India's first space mission in 1963 |
There are very few things that unite a country, while elected politicians do everything in their power to divide it.
Till yesterday, I was convinced that was sport.
What else can divide a country that speaks more languages than anyone can count and where cuisines change every 100 km or so?
Movies and music can stake a claim, but the whole nation seldom hums the same song at the same time or is in the thrall of the same movie.
So that leaves sport - the last man standing when it comes to hope and inspiration and integrity and dreams.
Last week, the whole country united in celebrating PV Sindhu.
3 years back, in the 2016 Olympic finals, she held the entire country to ransom when she took on Carolina Marin and lost.
She has struck silver many times but gold always eluded her.
Then she struck gold. Like someone who spent years drilling for oil and finally hit up a gushing well where the oil never stops flowing.
If you're drilling for oil, one well might be enough.
But you're an athlete, that's only the beginning.
Yesterday, India again celebrated. Not an election, not a victory in a sporting event. But a rocket lander that was 2 km away from the finish line and then just disappeared.
For a change, a country was celebrating a near-miss instead of success.
Till yesterday, most of us didn't know who the ISRO chief was or what exactly a lander was.
In a span of 12 hours, we knew both.
Chandrayaan 2's near-miss was the shortest physics lesson for most of us, yet moved us more than years spent looking at a textbook.
On Twitter, the hashtag #Indiafails was trending.

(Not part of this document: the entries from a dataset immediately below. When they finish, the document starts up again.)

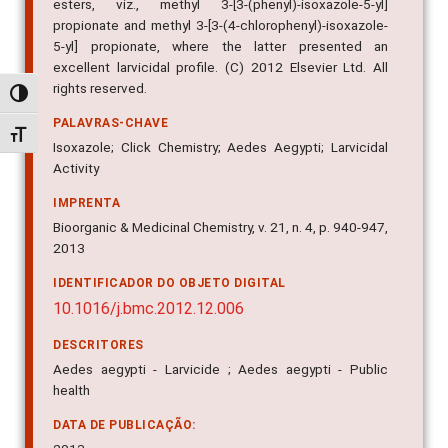
esters, viz., methyl 3-[3-(phenyl)-isoxazole-5-yl]
propionate and methyl 3-[3-(4-chlorophenyl)-isoxazole-
5-yl] propionate, where the latter presented an
excellent larvicidal profile. (C) 2012 Elsevier Ltd. All
rights reserved.
Alternar alto contraste
PALAVRAS-CHAVE
Alternar tamanho da fonte
Isoxazole; Click Chemistry; Aedes Aegypti; Larvicidal
Activity
IMPRENTA
Bioorganic & Medicinal Chemistry, v. 21, n. 4, p. 940-947,
2013
IDENTIFICADOR DO OBJETO DIGITAL
10.1016/j.bmc.2012.12.006
DESCRITORES
Aedes aegypti - Larvicide ; Aedes aegypti - Public
health
DATA DE PUBLICAÇÃO:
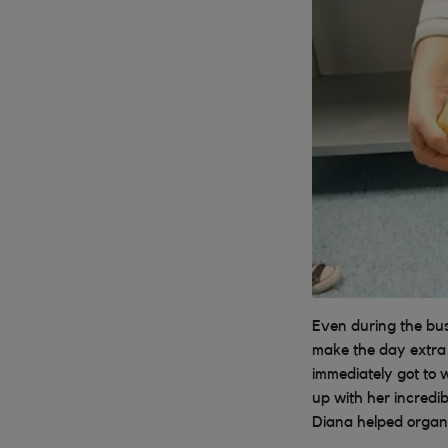
Even during the bu
make the day extra
immediately got to 
up with her incredi
Diana helped organi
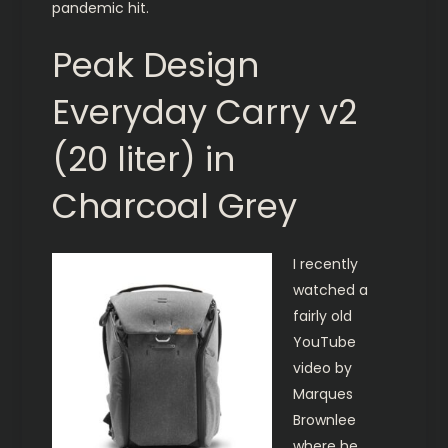
pandemic hit.
Peak Design
Everyday Carry v2
(20 liter) in
Charcoal Grey
I recently
watched a
fairly old
YouTube
video by
Marques
Brownlee
where he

We've been taught to amplify success but hide failure like it is some condition we don't want others to see or know about.

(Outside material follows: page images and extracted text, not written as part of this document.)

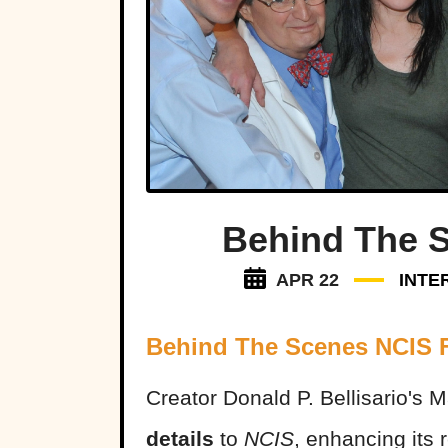
Behind The 
APR 22
INTE
Behind The Scenes NCIS 
Creator Donald P. Bellisario's
details
to
NCIS
, enhancing its 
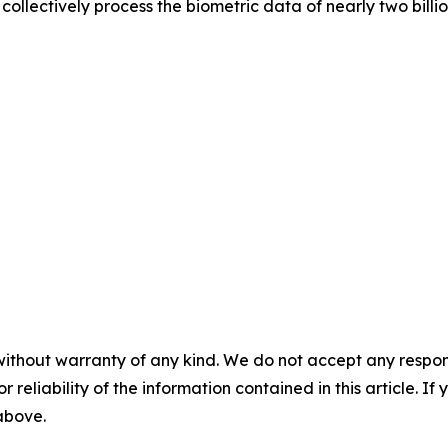
ollectively process the biometric data of nearly two billi
without warranty of any kind. We do not accept any responsib
r reliability of the information contained in this article. I
 above.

Then we see a team at ISRO that has worked for years, tirelessly, see all their efforts hinge upon '15 minutes of terror' and watch their life's work hinge upon something not in their control.
The photo-op at the end wasn't a beaming team celebrating but of the Prime Minister hugging an inconsolable ISRO chief, K Sivan. Even if it was a move for the cameras, one thing that wasn't faked was the ISRO chief's abject disappointment.
I think there is a reason why the Chandrayaan 2 mission affected all of us so much, even though our knowledge about it was sketchy. It's because it made us realize that all of our metrics of success are hopelessly and tragically flawed. Most of us don't put our life's work on the line and then have cameras beam our near misses to the entire world.
When all of our carefully laid plans go awry, we don't know how to deal with them. We are taught to act and talk like successes, even when we feel like failures. We are told to 'play bold' , 'play to win' 'winning is everything' when we know most of those are just hollow words.
A moonshot, in a technology context, is a groundbreaking feat that is attempted without any assurance of success.
That's what Chandrayaan 2 was, a moonshot.
But the best thing about a moonshot is that inspires future generations to take a shot at it, to build upon something.
So Happy Teacher's Day, Chadrayaan 2.
I'm sure you inspired some kid somewhere to make a career out of exploring new frontiers and for teaching us that something other than sport can unite a country.
Thank you for opening our eyes to the scientists who don't get featured on front pages of magazines that are reserved for people who accomplish far less.
Thank you for showing us that failure is more commonplace than success and that all the things we consider to be signs of success are not.
In sporting terms, Chadrayaan 2 secured a silver, missing gold by inches.
If silver made us feel so good, imagine what it will be like when we finally get gold.